Clear[f]; f[z_] = Exp[-z] - z; ComplexContourPlot[{Re[f[z]] == 0}, {z, -20 - 20 I, 20 + 20 I}, MeshFunctions -> {Im[f[#]] &}, Mesh -> {{{0}}}, MeshStyle -> Directive[{PointSize[Large], Red}], ContourStyle -> None]
Clear[f, fig1, fig2]; f[z_] = Exp[-z] - z; fig1 = ComplexContourPlot[{Re[f[z]] == 0}, {z, -20 - 20 I, 20 + 20 I}, MeshFunctions -> {Im[f[#]] &}, Mesh -> {{{0}}}, MeshStyle -> Directive[{PointSize[Large], Red}], ContourStyle -> Brown]; fig2 = ComplexContourPlot[{Im[f[z]] == 0}, {z, -20 - 20 I, 20 + 20 I}, MeshFunctions -> {Re[f[#]] &}, Mesh -> {{{0}}}, MeshStyle -> Directive[{PointSize[Large], Red}], ContourStyle -> Cyan]; Show[fig1, fig2]
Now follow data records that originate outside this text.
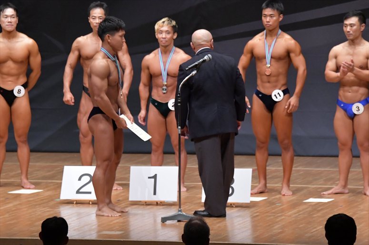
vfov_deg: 5.1
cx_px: 184
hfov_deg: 7.6
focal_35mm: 270
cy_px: 122
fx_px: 2766
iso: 6400
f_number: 5.6
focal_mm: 180
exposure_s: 1/400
Compare with the approach which use NSolve.
roots = NSolve[{Exp[-z] - z == 0, -20 <= Re[z] <= 20, -20 <= Im[z] <= 20}]; ListPlot[ReIm[z] /. roots, PlotStyle -> Directive[{PointSize[Large], Red}], PlotRange -> {{-20, 20}, {-20, 20}}, AspectRatio -> Automatic]
Appendix
For another function,NSolve missing some roots.
Clear[f, fig1, fig2]; f[z_] = Sin[z + Sin[z + Sin[z]]] - Cos[z + Cos[z + Cos[z]]]; fig1 = ComplexContourPlot[{Re[f[z]] == 0, Im[f[z]] == 0}, {z, -5 - 4 I, 5 + 4 I}, PlotPoints -> 100, ContourStyle -> {Directive[Brown, Thin], Directive[Cyan, Thin]}, ImageSize -> Full]; roots = NSolve[{f[z] == 0, -5 <= Re[z] <= 5, -4 <= Im[z] <= 4}]; fig2 = ListPlot[ReIm[z] /. roots, PlotStyle -> Directive[{PointSize[Small], Red}], PlotRange -> {{-5, 5}, {-4, 4}}, AspectRatio -> Automatic]; Show[fig1, fig2, ImageSize -> Full]